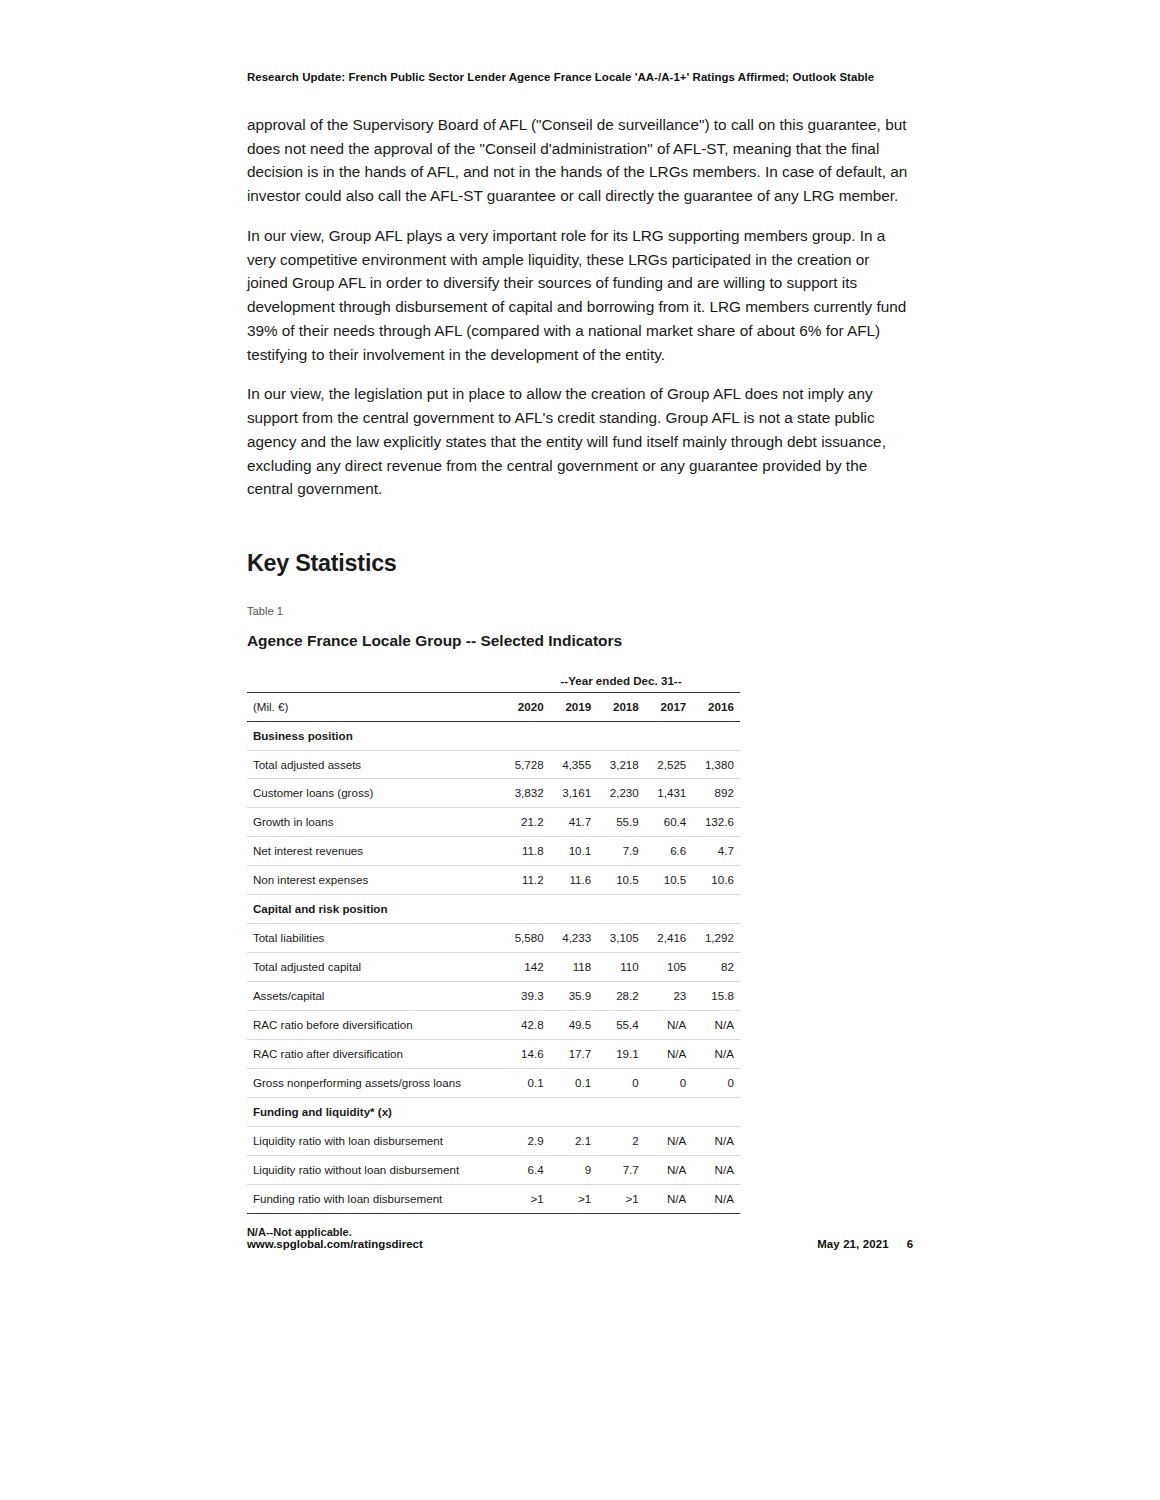Research Update: French Public Sector Lender Agence France Locale 'AA-/A-1+' Ratings Affirmed; Outlook Stable
approval of the Supervisory Board of AFL ("Conseil de surveillance") to call on this guarantee, but does not need the approval of the "Conseil d'administration" of AFL-ST, meaning that the final decision is in the hands of AFL, and not in the hands of the LRGs members. In case of default, an investor could also call the AFL-ST guarantee or call directly the guarantee of any LRG member.
In our view, Group AFL plays a very important role for its LRG supporting members group. In a very competitive environment with ample liquidity, these LRGs participated in the creation or joined Group AFL in order to diversify their sources of funding and are willing to support its development through disbursement of capital and borrowing from it. LRG members currently fund 39% of their needs through AFL (compared with a national market share of about 6% for AFL) testifying to their involvement in the development of the entity.
In our view, the legislation put in place to allow the creation of Group AFL does not imply any support from the central government to AFL's credit standing. Group AFL is not a state public agency and the law explicitly states that the entity will fund itself mainly through debt issuance, excluding any direct revenue from the central government or any guarantee provided by the central government.
Key Statistics
Table 1
Agence France Locale Group -- Selected Indicators
| | --Year ended Dec. 31-- |
| --- | --- |
| (Mil. €) | 2020 | 2019 | 2018 | 2017 | 2016 |
| Business position |
| Total adjusted assets | 5,728 | 4,355 | 3,218 | 2,525 | 1,380 |
| Customer loans (gross) | 3,832 | 3,161 | 2,230 | 1,431 | 892 |
| Growth in loans | 21.2 | 41.7 | 55.9 | 60.4 | 132.6 |
| Net interest revenues | 11.8 | 10.1 | 7.9 | 6.6 | 4.7 |
| Non interest expenses | 11.2 | 11.6 | 10.5 | 10.5 | 10.6 |
| Capital and risk position |
| Total liabilities | 5,580 | 4,233 | 3,105 | 2,416 | 1,292 |
| Total adjusted capital | 142 | 118 | 110 | 105 | 82 |
| Assets/capital | 39.3 | 35.9 | 28.2 | 23 | 15.8 |
| RAC ratio before diversification | 42.8 | 49.5 | 55.4 | N/A | N/A |
| RAC ratio after diversification | 14.6 | 17.7 | 19.1 | N/A | N/A |
| Gross nonperforming assets/gross loans | 0.1 | 0.1 | 0 | 0 | 0 |
| Funding and liquidity* (x) |
| Liquidity ratio with loan disbursement | 2.9 | 2.1 | 2 | N/A | N/A |
| Liquidity ratio without loan disbursement | 6.4 | 9 | 7.7 | N/A | N/A |
| Funding ratio with loan disbursement | >1 | >1 | >1 | N/A | N/A |
N/A--Not applicable.
www.spglobal.com/ratingsdirect
May 21, 20216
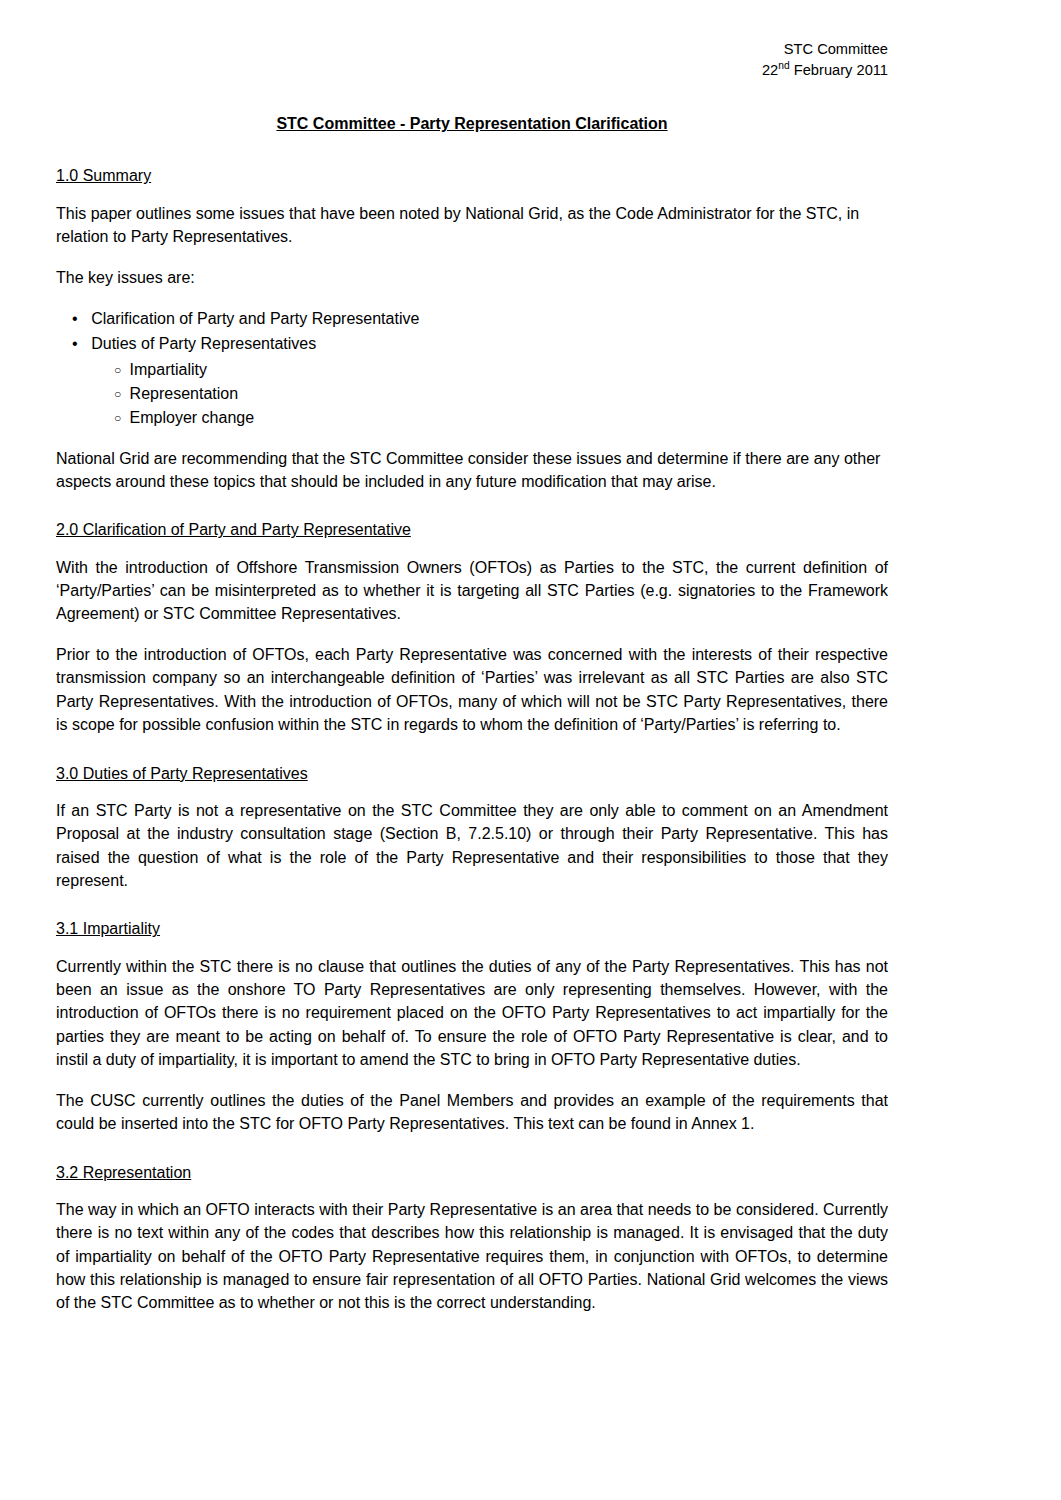STC Committee
22nd February 2011
STC Committee - Party Representation Clarification
1.0 Summary
This paper outlines some issues that have been noted by National Grid, as the Code Administrator for the STC, in relation to Party Representatives.
The key issues are:
Clarification of Party and Party Representative
Duties of Party Representatives
Impartiality
Representation
Employer change
National Grid are recommending that the STC Committee consider these issues and determine if there are any other aspects around these topics that should be included in any future modification that may arise.
2.0 Clarification of Party and Party Representative
With the introduction of Offshore Transmission Owners (OFTOs) as Parties to the STC, the current definition of ‘Party/Parties’ can be misinterpreted as to whether it is targeting all STC Parties (e.g. signatories to the Framework Agreement) or STC Committee Representatives.
Prior to the introduction of OFTOs, each Party Representative was concerned with the interests of their respective transmission company so an interchangeable definition of ‘Parties’ was irrelevant as all STC Parties are also STC Party Representatives. With the introduction of OFTOs, many of which will not be STC Party Representatives, there is scope for possible confusion within the STC in regards to whom the definition of ‘Party/Parties’ is referring to.
3.0 Duties of Party Representatives
If an STC Party is not a representative on the STC Committee they are only able to comment on an Amendment Proposal at the industry consultation stage (Section B, 7.2.5.10) or through their Party Representative. This has raised the question of what is the role of the Party Representative and their responsibilities to those that they represent.
3.1 Impartiality
Currently within the STC there is no clause that outlines the duties of any of the Party Representatives. This has not been an issue as the onshore TO Party Representatives are only representing themselves. However, with the introduction of OFTOs there is no requirement placed on the OFTO Party Representatives to act impartially for the parties they are meant to be acting on behalf of. To ensure the role of OFTO Party Representative is clear, and to instil a duty of impartiality, it is important to amend the STC to bring in OFTO Party Representative duties.
The CUSC currently outlines the duties of the Panel Members and provides an example of the requirements that could be inserted into the STC for OFTO Party Representatives. This text can be found in Annex 1.
3.2 Representation
The way in which an OFTO interacts with their Party Representative is an area that needs to be considered. Currently there is no text within any of the codes that describes how this relationship is managed. It is envisaged that the duty of impartiality on behalf of the OFTO Party Representative requires them, in conjunction with OFTOs, to determine how this relationship is managed to ensure fair representation of all OFTO Parties. National Grid welcomes the views of the STC Committee as to whether or not this is the correct understanding.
□ □ □
> [Exercise prompt]:
Everything above from the line with "Funding ratio with" through the line with "3.1 Impartiality" should be retyped exactly, and nothing else; omit pictures.

> [Solution below]:
| Funding ratio with loan disbursement | >1 | >1 | >1 | N/A | N/A |
N/A--Not applicable.
www.spglobal.com/ratingsdirect
May 21, 20216
STC Committee
22nd February 2011
STC Committee - Party Representation Clarification
1.0 Summary
This paper outlines some issues that have been noted by National Grid, as the Code Administrator for the STC, in relation to Party Representatives.
The key issues are:
Clarification of Party and Party Representative
Duties of Party Representatives
Impartiality
Representation
Employer change
National Grid are recommending that the STC Committee consider these issues and determine if there are any other aspects around these topics that should be included in any future modification that may arise.
2.0 Clarification of Party and Party Representative
With the introduction of Offshore Transmission Owners (OFTOs) as Parties to the STC, the current definition of ‘Party/Parties’ can be misinterpreted as to whether it is targeting all STC Parties (e.g. signatories to the Framework Agreement) or STC Committee Representatives.
Prior to the introduction of OFTOs, each Party Representative was concerned with the interests of their respective transmission company so an interchangeable definition of ‘Parties’ was irrelevant as all STC Parties are also STC Party Representatives. With the introduction of OFTOs, many of which will not be STC Party Representatives, there is scope for possible confusion within the STC in regards to whom the definition of ‘Party/Parties’ is referring to.
3.0 Duties of Party Representatives
If an STC Party is not a representative on the STC Committee they are only able to comment on an Amendment Proposal at the industry consultation stage (Section B, 7.2.5.10) or through their Party Representative. This has raised the question of what is the role of the Party Representative and their responsibilities to those that they represent.
3.1 Impartiality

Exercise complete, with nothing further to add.